# INSTRUCTIONS FOR THE TASK
Retype the source text of every record below character for character, and leave the pictures out of your answer.

# DATA SUPPLIED
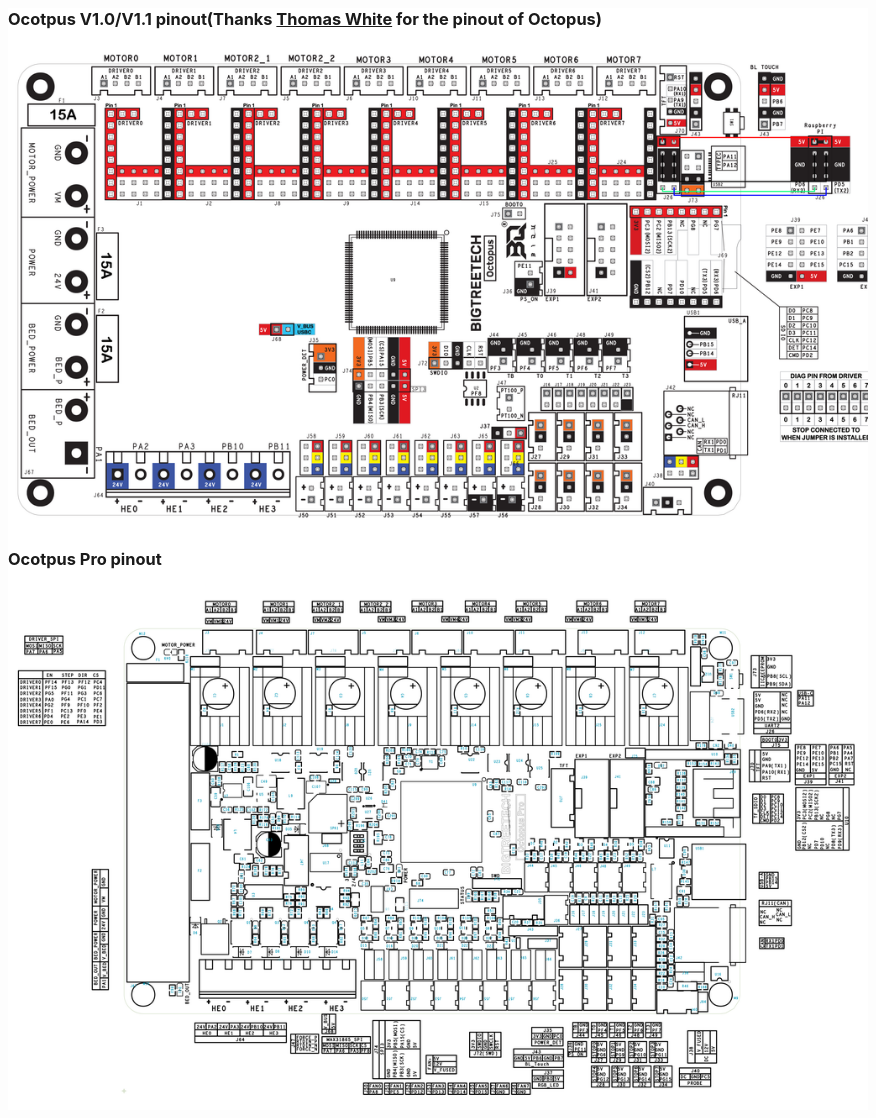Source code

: ### Ocotpus V1.0/V1.1 pinout(Thanks [Thomas White](https://www.facebook.com/groups/505736576548648/user/100000740067128/) for the pinout of Octopus)
<img src=Images/octopus_pinout.png width="1600" /><br/>

### Ocotpus Pro pinout
<img src=Images/octopus_pro_pinout.png width="1600" /><br/>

# SOLUTION
Source code

: ### Ocotpus V1.0/V1.1 pinout(Thanks [Thomas White](https://www.facebook.com/groups/505736576548648/user/100000740067128/) for the pinout of Octopus)
<img src=Images/octopus_pinout.png width="1600" /><br/>

### Ocotpus Pro pinout
<img src=Images/octopus_pro_pinout.png width="1600" /><br/>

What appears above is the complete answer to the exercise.